━━ RECORDS FOR THIS EXERCISE ━━

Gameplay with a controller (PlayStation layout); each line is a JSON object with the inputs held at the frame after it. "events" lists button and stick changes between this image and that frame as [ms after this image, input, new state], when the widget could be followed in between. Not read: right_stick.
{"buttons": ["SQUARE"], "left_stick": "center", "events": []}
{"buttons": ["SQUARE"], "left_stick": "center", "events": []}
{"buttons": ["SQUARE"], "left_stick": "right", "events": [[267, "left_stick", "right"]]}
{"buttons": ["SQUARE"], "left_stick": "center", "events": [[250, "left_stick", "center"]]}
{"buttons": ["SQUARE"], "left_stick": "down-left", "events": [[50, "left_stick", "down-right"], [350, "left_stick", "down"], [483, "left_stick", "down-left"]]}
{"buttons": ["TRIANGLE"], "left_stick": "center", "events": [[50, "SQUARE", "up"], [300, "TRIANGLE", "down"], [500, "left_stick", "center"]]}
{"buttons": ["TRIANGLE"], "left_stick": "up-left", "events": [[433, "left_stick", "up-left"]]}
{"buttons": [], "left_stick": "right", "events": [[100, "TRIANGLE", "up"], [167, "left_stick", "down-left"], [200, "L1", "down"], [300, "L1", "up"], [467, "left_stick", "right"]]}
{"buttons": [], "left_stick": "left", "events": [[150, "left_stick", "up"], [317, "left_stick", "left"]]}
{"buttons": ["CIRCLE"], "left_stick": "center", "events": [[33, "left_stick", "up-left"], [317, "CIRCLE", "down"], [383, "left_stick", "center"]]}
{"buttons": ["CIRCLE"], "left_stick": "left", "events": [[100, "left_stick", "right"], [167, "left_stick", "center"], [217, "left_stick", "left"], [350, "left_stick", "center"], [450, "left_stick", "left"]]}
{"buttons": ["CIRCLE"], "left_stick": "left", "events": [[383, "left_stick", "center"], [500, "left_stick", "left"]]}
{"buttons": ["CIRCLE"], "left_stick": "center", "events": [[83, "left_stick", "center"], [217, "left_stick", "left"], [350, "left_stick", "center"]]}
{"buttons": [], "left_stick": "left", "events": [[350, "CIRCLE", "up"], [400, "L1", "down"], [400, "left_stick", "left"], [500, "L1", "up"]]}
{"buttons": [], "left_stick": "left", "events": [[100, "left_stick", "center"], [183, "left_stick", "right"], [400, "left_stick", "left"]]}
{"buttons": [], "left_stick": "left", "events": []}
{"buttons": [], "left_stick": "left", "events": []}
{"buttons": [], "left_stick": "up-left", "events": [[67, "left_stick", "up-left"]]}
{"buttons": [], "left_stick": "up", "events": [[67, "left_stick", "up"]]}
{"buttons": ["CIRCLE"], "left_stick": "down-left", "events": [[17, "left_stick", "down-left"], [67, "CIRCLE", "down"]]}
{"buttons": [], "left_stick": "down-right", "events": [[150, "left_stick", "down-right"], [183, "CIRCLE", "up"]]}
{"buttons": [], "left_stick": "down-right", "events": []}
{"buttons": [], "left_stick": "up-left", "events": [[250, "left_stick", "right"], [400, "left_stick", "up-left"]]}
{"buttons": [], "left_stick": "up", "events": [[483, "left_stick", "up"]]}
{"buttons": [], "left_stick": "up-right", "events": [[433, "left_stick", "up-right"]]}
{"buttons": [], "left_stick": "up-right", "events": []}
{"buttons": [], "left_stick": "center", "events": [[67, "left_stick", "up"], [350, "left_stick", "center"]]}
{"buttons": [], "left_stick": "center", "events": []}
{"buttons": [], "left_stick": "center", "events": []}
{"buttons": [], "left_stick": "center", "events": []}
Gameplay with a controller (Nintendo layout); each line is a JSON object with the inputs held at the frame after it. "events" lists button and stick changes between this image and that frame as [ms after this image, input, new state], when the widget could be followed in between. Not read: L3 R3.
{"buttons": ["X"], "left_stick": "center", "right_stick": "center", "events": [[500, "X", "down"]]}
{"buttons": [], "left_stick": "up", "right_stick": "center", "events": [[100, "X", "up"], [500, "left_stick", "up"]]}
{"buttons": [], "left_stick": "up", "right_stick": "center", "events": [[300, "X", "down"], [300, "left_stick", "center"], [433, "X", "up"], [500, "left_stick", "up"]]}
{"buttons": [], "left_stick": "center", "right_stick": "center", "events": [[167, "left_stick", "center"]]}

━━━

◆ **WHAT IS NEEDED**: Transcribe the data above verbatim.

◆ **THE COMPLETED TASK**:
Gameplay with a controller (PlayStation layout); each line is a JSON object with the inputs held at the frame after it. "events" lists button and stick changes between this image and that frame as [ms after this image, input, new state], when the widget could be followed in between. Not read: right_stick.
{"buttons": ["SQUARE"], "left_stick": "center", "events": []}
{"buttons": ["SQUARE"], "left_stick": "center", "events": []}
{"buttons": ["SQUARE"], "left_stick": "right", "events": [[267, "left_stick", "right"]]}
{"buttons": ["SQUARE"], "left_stick": "center", "events": [[250, "left_stick", "center"]]}
{"buttons": ["SQUARE"], "left_stick": "down-left", "events": [[50, "left_stick", "down-right"], [350, "left_stick", "down"], [483, "left_stick", "down-left"]]}
{"buttons": ["TRIANGLE"], "left_stick": "center", "events": [[50, "SQUARE", "up"], [300, "TRIANGLE", "down"], [500, "left_stick", "center"]]}
{"buttons": ["TRIANGLE"], "left_stick": "up-left", "events": [[433, "left_stick", "up-left"]]}
{"buttons": [], "left_stick": "right", "events": [[100, "TRIANGLE", "up"], [167, "left_stick", "down-left"], [200, "L1", "down"], [300, "L1", "up"], [467, "left_stick", "right"]]}
{"buttons": [], "left_stick": "left", "events": [[150, "left_stick", "up"], [317, "left_stick", "left"]]}
{"buttons": ["CIRCLE"], "left_stick": "center", "events": [[33, "left_stick", "up-left"], [317, "CIRCLE", "down"], [383, "left_stick", "center"]]}
{"buttons": ["CIRCLE"], "left_stick": "left", "events": [[100, "left_stick", "right"], [167, "left_stick", "center"], [217, "left_stick", "left"], [350, "left_stick", "center"], [450, "left_stick", "left"]]}
{"buttons": ["CIRCLE"], "left_stick": "left", "events": [[383, "left_stick", "center"], [500, "left_stick", "left"]]}
{"buttons": ["CIRCLE"], "left_stick": "center", "events": [[83, "left_stick", "center"], [217, "left_stick", "left"], [350, "left_stick", "center"]]}
{"buttons": [], "left_stick": "left", "events": [[350, "CIRCLE", "up"], [400, "L1", "down"], [400, "left_stick", "left"], [500, "L1", "up"]]}
{"buttons": [], "left_stick": "left", "events": [[100, "left_stick", "center"], [183, "left_stick", "right"], [400, "left_stick", "left"]]}
{"buttons": [], "left_stick": "left", "events": []}
{"buttons": [], "left_stick": "left", "events": []}
{"buttons": [], "left_stick": "up-left", "events": [[67, "left_stick", "up-left"]]}
{"buttons": [], "left_stick": "up", "events": [[67, "left_stick", "up"]]}
{"buttons": ["CIRCLE"], "left_stick": "down-left", "events": [[17, "left_stick", "down-left"], [67, "CIRCLE", "down"]]}
{"buttons": [], "left_stick": "down-right", "events": [[150, "left_stick", "down-right"], [183, "CIRCLE", "up"]]}
{"buttons": [], "left_stick": "down-right", "events": []}
{"buttons": [], "left_stick": "up-left", "events": [[250, "left_stick", "right"], [400, "left_stick", "up-left"]]}
{"buttons": [], "left_stick": "up", "events": [[483, "left_stick", "up"]]}
{"buttons": [], "left_stick": "up-right", "events": [[433, "left_stick", "up-right"]]}
{"buttons": [], "left_stick": "up-right", "events": []}
{"buttons": [], "left_stick": "center", "events": [[67, "left_stick", "up"], [350, "left_stick", "center"]]}
{"buttons": [], "left_stick": "center", "events": []}
{"buttons": [], "left_stick": "center", "events": []}
{"buttons": [], "left_stick": "center", "events": []}
Gameplay with a controller (Nintendo layout); each line is a JSON object with the inputs held at the frame after it. "events" lists button and stick changes between this image and that frame as [ms after this image, input, new state], when the widget could be followed in between. Not read: L3 R3.
{"buttons": ["X"], "left_stick": "center", "right_stick": "center", "events": [[500, "X", "down"]]}
{"buttons": [], "left_stick": "up", "right_stick": "center", "events": [[100, "X", "up"], [500, "left_stick", "up"]]}
{"buttons": [], "left_stick": "up", "right_stick": "center", "events": [[300, "X", "down"], [300, "left_stick", "center"], [433, "X", "up"], [500, "left_stick", "up"]]}
{"buttons": [], "left_stick": "center", "right_stick": "center", "events": [[167, "left_stick", "center"]]}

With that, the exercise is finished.